Vytorin likely to be popular in primary care
Dr Michael Miller (Source: University of Maryland Medicine)
Dr Michael Miller (Source: University of Maryland Medicine)
One expert who takes more of the middle ground is Dr Michael Miller (University of Maryland Medicine, Baltimore). He believes primary-care doctors will be more likely to take up Vytorin as they use lower doses of statins than specialists and are more frightened of side effects, whereas specialists are now becoming more comfortable with higher doses of statins. "I will discuss the various options with each patient and let them decide. I would tell them that the data are with high doses of statins, but I wouldn't hesitate to use combination therapy if that is what they preferred," Miller told heartwire. "Whichever agents get LDL down safely will do well, and Vytorin is in a good position, but I think a lot will also depend on how Vytorin is priced," he added.
Nissen still not convinced
But Nissen is not convinced by these arguments. "Yes, guidelines just say lower LDL and don't stipulate how, but they are under political pressure not to favor any one particular therapy over another," he comments. He believes that the guidelines should recommend that ezetimibe is used only once a patient is already on the highest possible dose of the most effective statin and still has not reached goal LDL or cannot tolerate any higher doses of statins.
What doctors should be more worried about are deaths from CHD in patients not on maximal doses of statins.
"I don't think ezetimibe or Vytorin should be a mainstream therapy.
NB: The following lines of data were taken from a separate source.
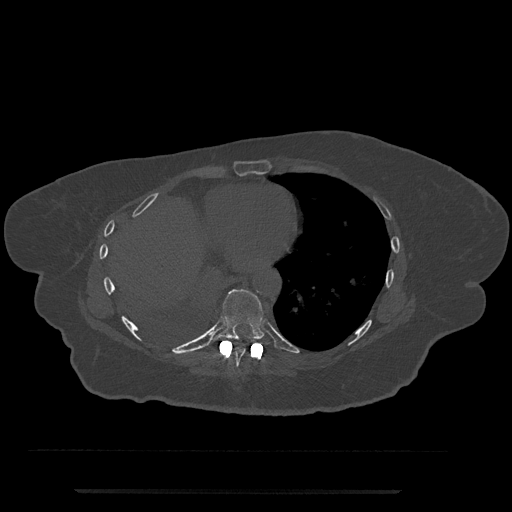
CT including the spine, one axial slice. Reconstruction kernel Br40s/3. 120 kVp. Bone window (W 1800 / L 400 HU). 512 × 512 image matrix, field of view 440 × 440 mm. Female patient, age 51 years. From the clinical record (not read from this slice): primary cancer: neuro.
Outlined on this slice (semi-automatic segmentation, software-assisted and operator-edited):
- T8 vertebra: bounding box [x1, y1, x2, y2] px = [230, 347, 246, 367]
- T9 vertebra: [210, 289, 265, 345]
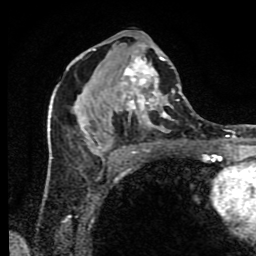
Breast MRI (dynamic contrast-enhanced), one axial slice; slice 41 of 80 in the series (ordered by position); cropped to one breast; dynamic contrast-enhanced series, time point 2 of 9 at this slice position (early post-contrast); 1.5 T; TE 4.2 ms, TR 7 ms; 2 mm slice thickness; 256 × 256 image matrix, field of view 160 × 160 mm. Female patient.
Structures marked on this image (semi-automatic segmentation, software-assisted and operator-edited):
- enhancing-tissue mask used for the functional tumour volume (all voxels passing the contrast-enhancement thresholds inside the analysis volume; usually the tumour): bounding box (x1, y1, x2, y2) in pixels: (49, 32, 185, 175)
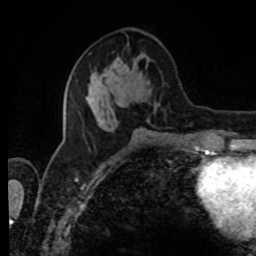
Breast MRI, one axial slice. Slice 35 of 80 in the series (ordered by position). Cropped to one breast. Dynamic contrast-enhanced series, time point 2 of 8 at this slice position (early post-contrast). 1.5 T. TE 4.2 ms, TR 7 ms. 2 mm slice thickness. 256 × 256 image matrix, field of view 170 × 170 mm. Female patient.
Annotated regions visible in this slice (semi-automatic segmentation, software-assisted and operator-edited):
- enhancing-tissue mask used for the functional tumour volume (all voxels passing the contrast-enhancement thresholds inside the analysis volume; usually the tumour): box from (x=86, y=56) to (x=164, y=131) px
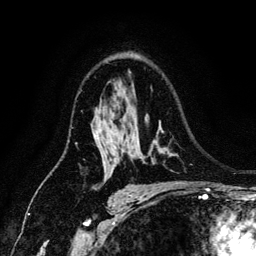
Breast MRI (dynamic contrast-enhanced), one axial slice; cropped to one breast; dynamic contrast-enhanced series, time point 2 of 6 at this slice position (early post-contrast); 3 T; TE 4.2 ms, TR 7.9 ms; 1.2 mm slice thickness; 256 × 256 image matrix, field of view 170 × 170 mm. Female patient.
Annotated regions visible in this slice (semi-automatically segmented with operator editing):
- enhancing-tissue mask used for the functional tumour volume (all voxels passing the contrast-enhancement thresholds inside the analysis volume; usually the tumour): bounding box <111,138,165,149> (left, top, right, bottom; pixels)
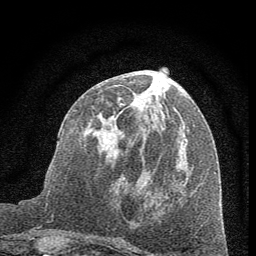
Breast MRI (dynamic contrast-enhanced), one axial slice. Position 26 of 60 along the scan axis. Cropped to one breast. Dynamic contrast-enhanced series, time point 2 of 7 at this slice position (early post-contrast). 1.5 T. TE 3.7 ms, TR 7.6 ms. 2 mm slice thickness. 256 × 256 image matrix, field of view 150 × 150 mm. Female patient.
Outlined on this slice (semi-automatically segmented with operator editing):
- enhancing-tissue mask used for the functional tumour volume (all voxels passing the contrast-enhancement thresholds inside the analysis volume; usually the tumour): bounding box <101,91,189,183> (left, top, right, bottom; pixels)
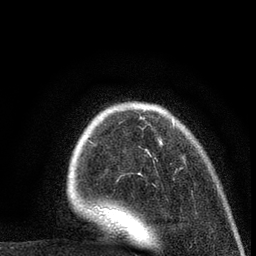
Breast MRI (dynamic contrast-enhanced), one axial slice; slice 23 of 80 in the series (ordered by position); cropped to one breast; dynamic contrast-enhanced series, time point 2 of 7 at this slice position (early post-contrast); 3 T; TE 2.2 ms, TR 5.5 ms; 256 × 256 image matrix, field of view 150 × 150 mm. Female patient.
Structures marked on this image (semi-automatic segmentation, software-assisted and operator-edited):
- enhancing-tissue mask used for the functional tumour volume (all voxels passing the contrast-enhancement thresholds inside the analysis volume; usually the tumour): box from (x=89, y=119) to (x=175, y=211) px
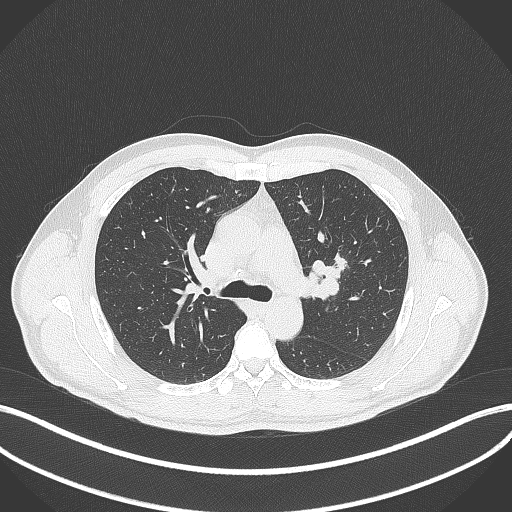
Chest CT, one axial slice. Position 277 of 392 along the scan axis. Reconstruction kernel B70f. Lung window (W 1500 / L -600 HU). 1 mm slice thickness. 512 × 512 image matrix. Male patient, age 50 years. Case-level facts recorded for this patient, not image findings: clinical TNM (as recorded): T1c N1 M1b.
Structures marked on this image (rectangle marked by the reading radiologist):
- lung tumour (recorded histology: squamous cell carcinoma): bounding box [x1, y1, x2, y2] px = [308, 256, 351, 301]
We will end up with lots of patients on small doses of statins plus ezetimibe. Is this really smart? Obviously not. I will probably not use Vytorin at all, because if a patient fails to get to goal on 80-mg simvastatin, I would switch to a more potent statin such as atorvastatin or rosuvastatin and increase its dose to maximum and then add in ezetimibe. So I can see no use for the simvastatin/ezetimibe single tablet."
Nissen admits that doctors are wary of side effects with maximum doses of statins, but he says they shouldn't be. "We have had two trials showing this is the right way forward, and there are more in progress. What doctors should be more worried about are deaths from CHD in patients not on maximal doses of statins."
New marketing battle ahead
One thing is for certain: the introduction of Vytorin will trigger a new marketing battle in the cholesterol field. Brown points out: "Rosuvastatin hasn't any outcome data either, but AstraZeneca will say that statins have worked in every trial tested, and ours is a statin. The main party using the how-do-you-know-it's-just-LDL argument will be Pfizer, which now has data on atorvastatin. This is a $25-billion market. There will be lots of imaginative marketing, to be sure."